WORK ORDER 1 - From the recommendations passage, list each title that opens one of its entries.
WORK ORDER 2 -
Answer these from the recommendations passage:
(a) Which two games does Rummikub combine aspects of?
(b) What city is The War on Drugs from?
(c) Besides the nine "Purple Rain" songs, how many songs from earlier recordings are on the concert DVD?
WORK ORDER 3 - Please repeat the stretch of the recommendations passage from "Rummikub: Hybrids can" through "nice. – R.M.".

Rummikub: Hybrids can yield beautiful, resilient offspring in the realm of breeding, and apparently also in the world of gaming. This tile game marries aspects of rummy and mahjong for an experience that is engaging and addicting. Just beware, it might not be fun for color blind folks. Requires no electricity, but gameplay seems to improve with cocktails. – Robert Morast
The War on Drugs: This Philly group has some obvious Dylan and Springsteen tendencies wrapped in a sonic shell of melancholy. But, remember, not all melancholy is bad. And when you’re watching newscasts about a hurricane coming to cover your world the prosaic reflection of this band’s folksy rock feels kinda nice. – R.M.
Prince, “Purple Rain” Deluxe Edition: “Purple Rain” is a perfect album, so a deluxe edition is really like getting bonus icing. The music extras range from interesting to excellent, but the real gem within this recent release is visual: a DVD of a complete concert from Syracuse, N.Y., from 1985 that includes the nine “Purple Rain” songs as well as another 10 from his earlier recordings. And this was a peak era for Prince as performer/entertainer. – A.D.

DATA SECTION -
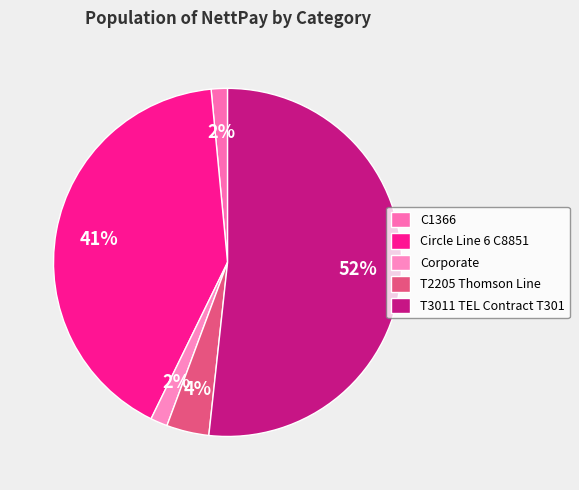

To the nearest percent, what is the difference between the largest and smallest slice percentages?

50%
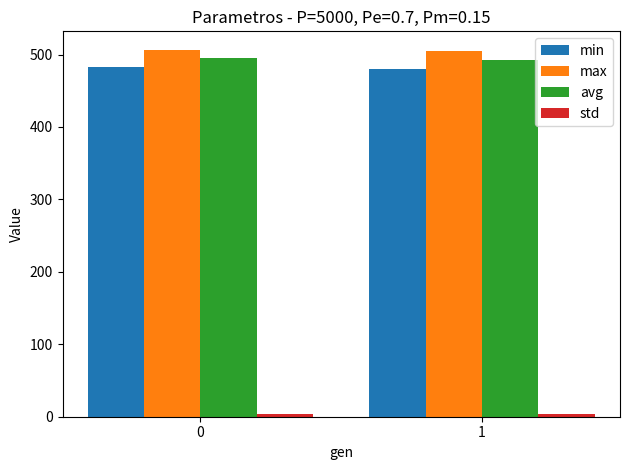

Which series has the largest total across all categories?

max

YOUR SOLUTION 1 -
Rummikub
The War on Drugs
Prince, "Purple Rain" Deluxe Edition

YOUR SOLUTION 2 -
(a) Rummy and mahjong
(b) Philly
(c) 10

YOUR SOLUTION 3 -
Rummikub: Hybrids can yield beautiful, resilient offspring in the realm of breeding, and apparently also in the world of gaming. This tile game marries aspects of rummy and mahjong for an experience that is engaging and addicting. Just beware, it might not be fun for color blind folks. Requires no electricity, but gameplay seems to improve with cocktails. – Robert Morast
The War on Drugs: This Philly group has some obvious Dylan and Springsteen tendencies wrapped in a sonic shell of melancholy. But, remember, not all melancholy is bad. And when you’re watching newscasts about a hurricane coming to cover your world the prosaic reflection of this band’s folksy rock feels kinda nice. – R.M.